# INFORMATION

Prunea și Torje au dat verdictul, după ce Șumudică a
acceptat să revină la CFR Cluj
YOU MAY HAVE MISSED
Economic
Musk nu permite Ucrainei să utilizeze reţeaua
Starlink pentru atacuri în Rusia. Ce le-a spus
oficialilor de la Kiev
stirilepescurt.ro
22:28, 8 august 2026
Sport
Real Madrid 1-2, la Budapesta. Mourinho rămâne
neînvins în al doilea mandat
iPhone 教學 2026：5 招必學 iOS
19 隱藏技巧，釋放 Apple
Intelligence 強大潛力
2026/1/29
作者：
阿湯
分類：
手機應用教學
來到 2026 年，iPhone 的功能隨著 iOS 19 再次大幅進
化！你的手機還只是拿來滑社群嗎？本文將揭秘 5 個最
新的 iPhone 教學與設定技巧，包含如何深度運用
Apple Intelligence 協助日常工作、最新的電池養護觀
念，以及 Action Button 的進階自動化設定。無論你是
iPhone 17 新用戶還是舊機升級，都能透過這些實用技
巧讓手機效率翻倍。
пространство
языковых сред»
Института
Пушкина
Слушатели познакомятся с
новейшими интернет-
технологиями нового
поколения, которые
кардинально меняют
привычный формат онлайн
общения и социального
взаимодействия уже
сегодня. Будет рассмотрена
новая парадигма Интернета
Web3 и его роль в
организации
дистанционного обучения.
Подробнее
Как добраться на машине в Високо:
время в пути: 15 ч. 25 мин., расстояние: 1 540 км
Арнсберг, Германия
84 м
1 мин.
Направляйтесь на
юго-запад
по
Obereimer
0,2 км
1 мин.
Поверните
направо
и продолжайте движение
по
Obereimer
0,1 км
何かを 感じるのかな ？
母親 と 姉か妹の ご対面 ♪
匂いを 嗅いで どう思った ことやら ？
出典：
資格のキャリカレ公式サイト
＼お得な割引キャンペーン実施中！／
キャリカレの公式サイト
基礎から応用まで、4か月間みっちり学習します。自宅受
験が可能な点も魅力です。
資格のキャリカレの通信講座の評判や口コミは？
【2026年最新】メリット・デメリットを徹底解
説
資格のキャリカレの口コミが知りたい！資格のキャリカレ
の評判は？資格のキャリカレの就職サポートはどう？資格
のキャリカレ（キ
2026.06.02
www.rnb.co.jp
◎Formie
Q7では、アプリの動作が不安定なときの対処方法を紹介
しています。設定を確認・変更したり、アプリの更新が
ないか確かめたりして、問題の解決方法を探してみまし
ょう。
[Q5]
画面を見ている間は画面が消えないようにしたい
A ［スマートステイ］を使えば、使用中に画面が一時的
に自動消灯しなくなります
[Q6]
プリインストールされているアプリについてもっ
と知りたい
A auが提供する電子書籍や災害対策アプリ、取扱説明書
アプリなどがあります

# TASK PROMPT
Your output should start at the line containing "基礎から応用まで、4か月間みっちり学習します。自宅受" and stop at the last line of the material, copied exactly, with nothing else.

# RESULT BELOW
基礎から応用まで、4か月間みっちり学習します。自宅受
験が可能な点も魅力です。
資格のキャリカレの通信講座の評判や口コミは？
【2026年最新】メリット・デメリットを徹底解
説
資格のキャリカレの口コミが知りたい！資格のキャリカレ
の評判は？資格のキャリカレの就職サポートはどう？資格
のキャリカレ（キ
2026.06.02
www.rnb.co.jp
◎Formie
Q7では、アプリの動作が不安定なときの対処方法を紹介
しています。設定を確認・変更したり、アプリの更新が
ないか確かめたりして、問題の解決方法を探してみまし
ょう。
[Q5]
画面を見ている間は画面が消えないようにしたい
A ［スマートステイ］を使えば、使用中に画面が一時的
に自動消灯しなくなります
[Q6]
プリインストールされているアプリについてもっ
と知りたい
A auが提供する電子書籍や災害対策アプリ、取扱説明書
アプリなどがあります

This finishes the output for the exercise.